Opr. Dr. Zaim, glokomun çoğunlukla belirti vermeden sinsi bir şekilde ilerlediğini vurguladı. “Hastalığın en tehlikeli yönü, erken evrelerinde ağrı, kızarıklık veya belirgin bir görme bozukluğu yaratmamasıdır. Hastalık ilerlediğinde ise çevresel görmede kayıplar meydana gelir ve müdahale edilmediği takdirde ani görme kaybı yaşanabilir,” ifadelerini kullandı.
“RİSK GRUBUNDA OLANLAR DİKKAT ETMELİ”
Opr. Dr.

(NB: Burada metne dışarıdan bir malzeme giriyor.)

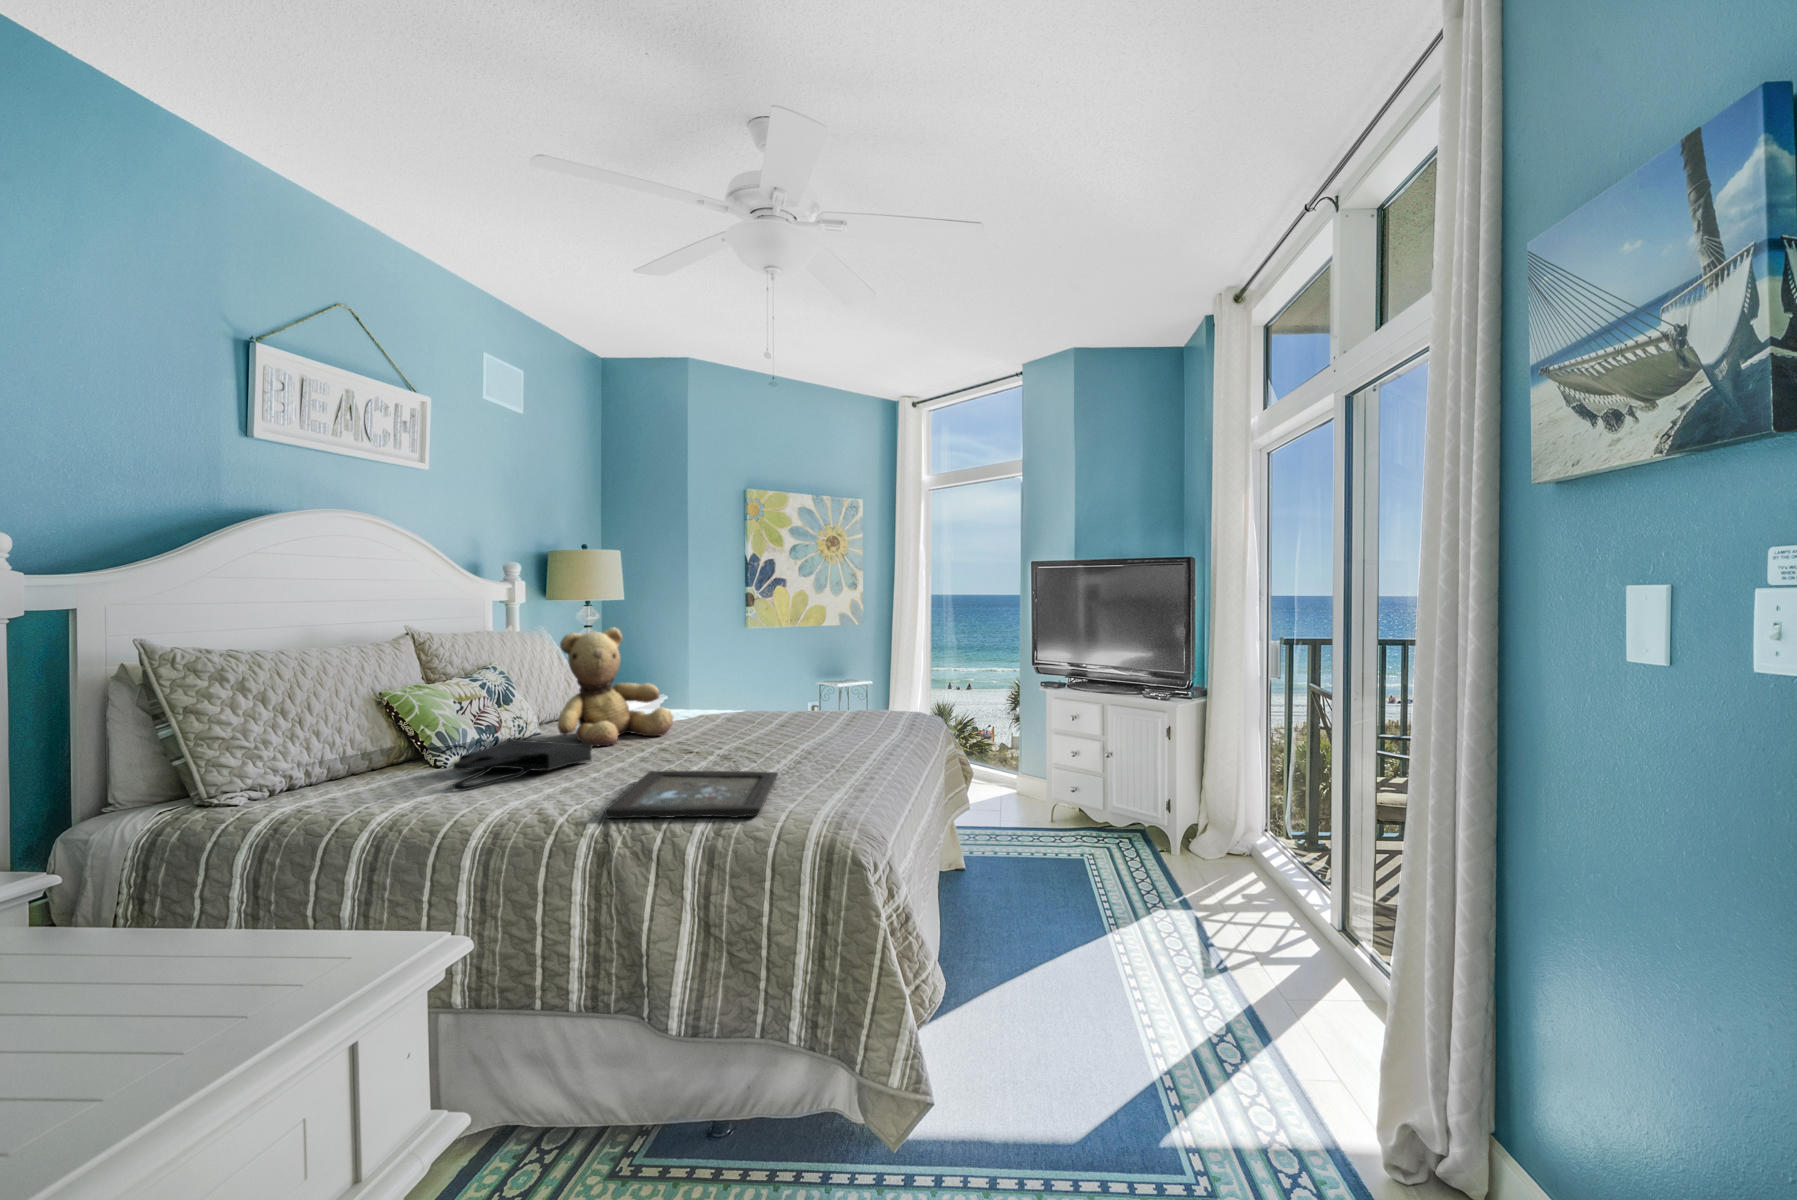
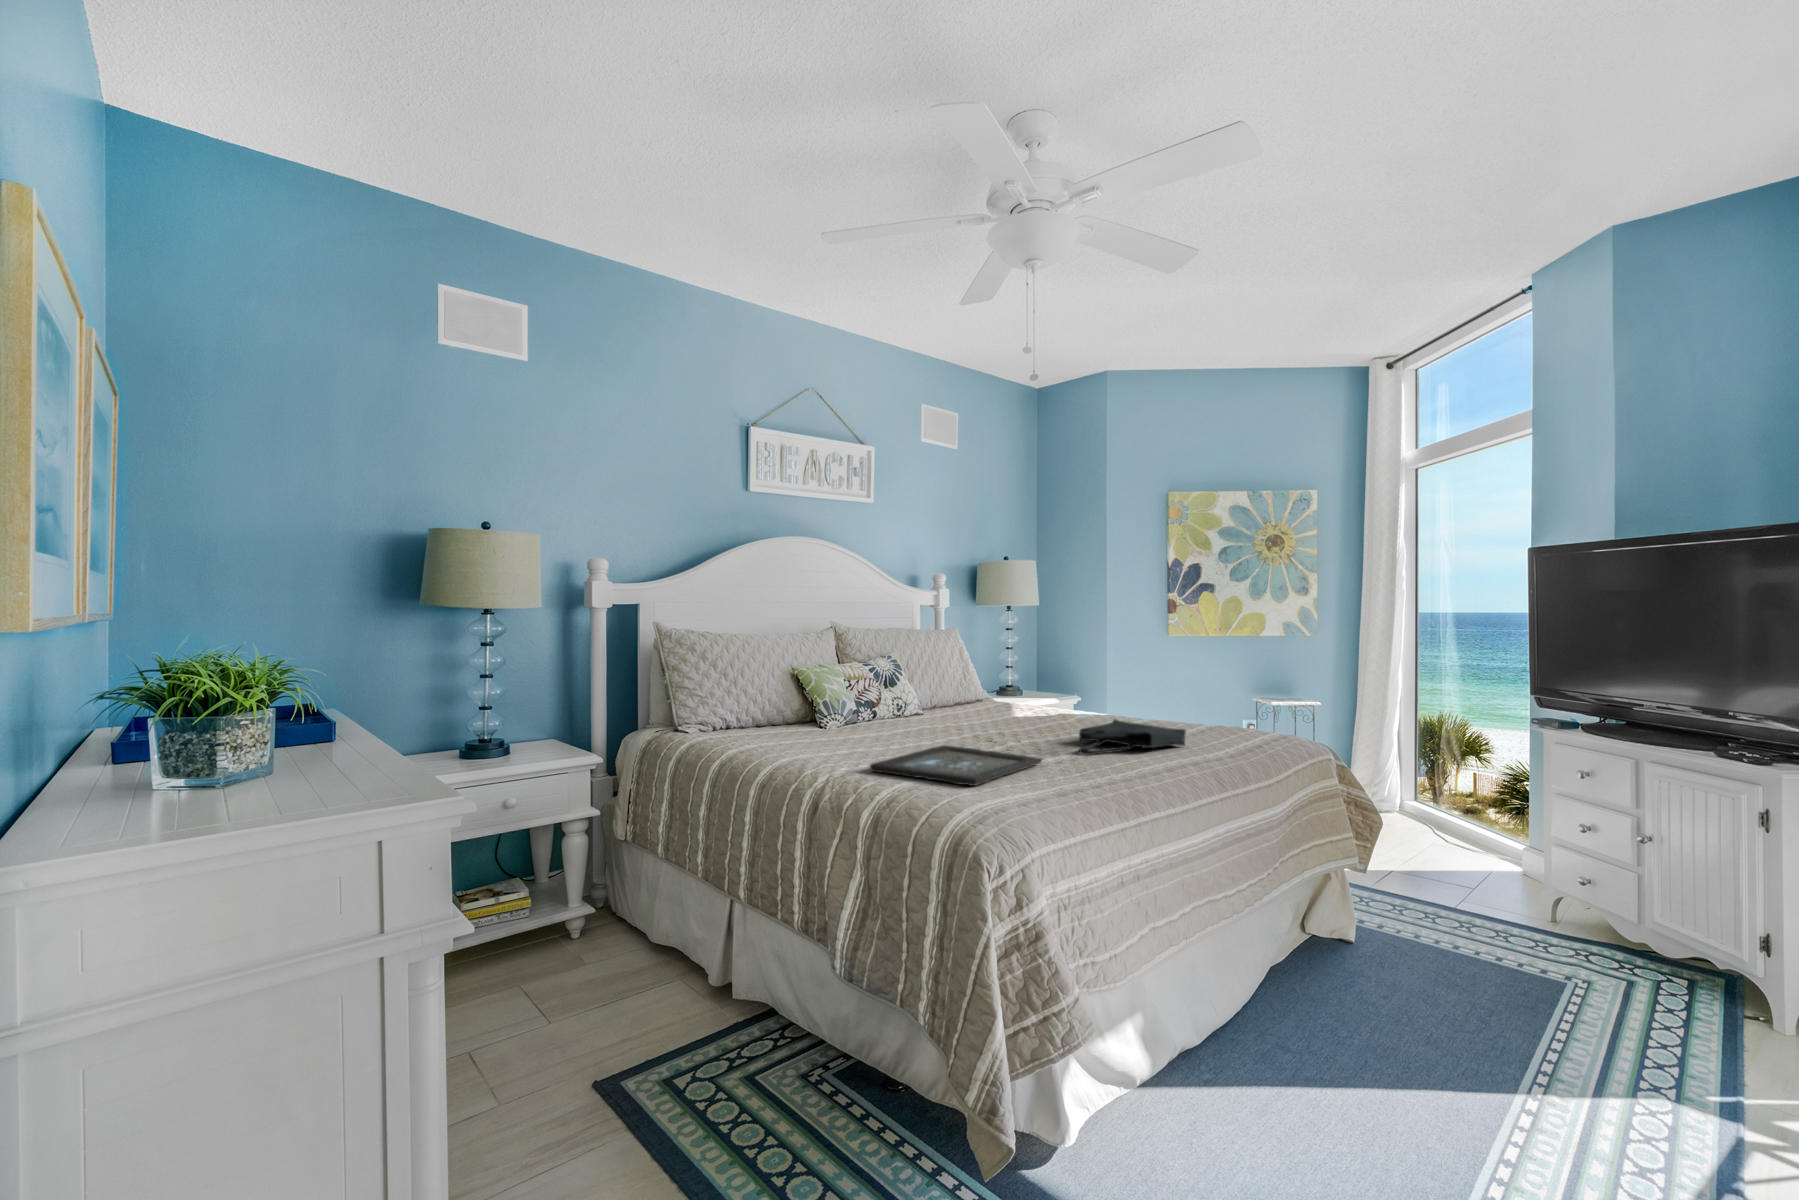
teddy bear: present [558,627,674,746] -> none [921,627,1017,727]
tote bag: present [453,738,592,791] -> present [1079,719,1186,755]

Zaim, glokom riskini artıran faktörler hakkında şu bilgileri paylaştı:
“Özellikle 40 yaş üstü bireylerin, aile geçmişinde glokom bulunanların, diyabet hastalarının, yüksek veya düşük tansiyonu olanların, migren yaşayanların ve uzun süreli kortizon tedavisi görenlerin, yılda en az bir kez göz tansiyonlarını ölçtürmeleri önemlidir.”
“ERKEN TEŞHİSİN ÖNEMİ”
Opr. Dr. Zaim, glokom tedavisinde erken teşhisin kritik öneme sahip olduğunu vurguladı. “Glokomun neden olduğu görme kaybını geri döndürmek mümkün değildir; ancak erken teşhis ile hastalığın ilerlemesi durdurulabilir. Düzenli göz muayenesi ve göz tansiyonu ölçümü, görme yeteneğini korumanın en etkili yoludur,” şeklinde konuştu.
“GLOKOM TEDAVİSİ”
Glokomun erken teşhisi ve etkili tedavisi için son teknolojik cihazlarla kapsamlı göz muayeneleri yapıldığını belirten Opr. Dr. Zaim, “Tedavi sürecinde, hastanın durumuna göre göz damlaları, lazer tedavileri ve cerrahi yöntemler uygulanır,” ifadelerini kullanarak açıklamalarını tamamladı.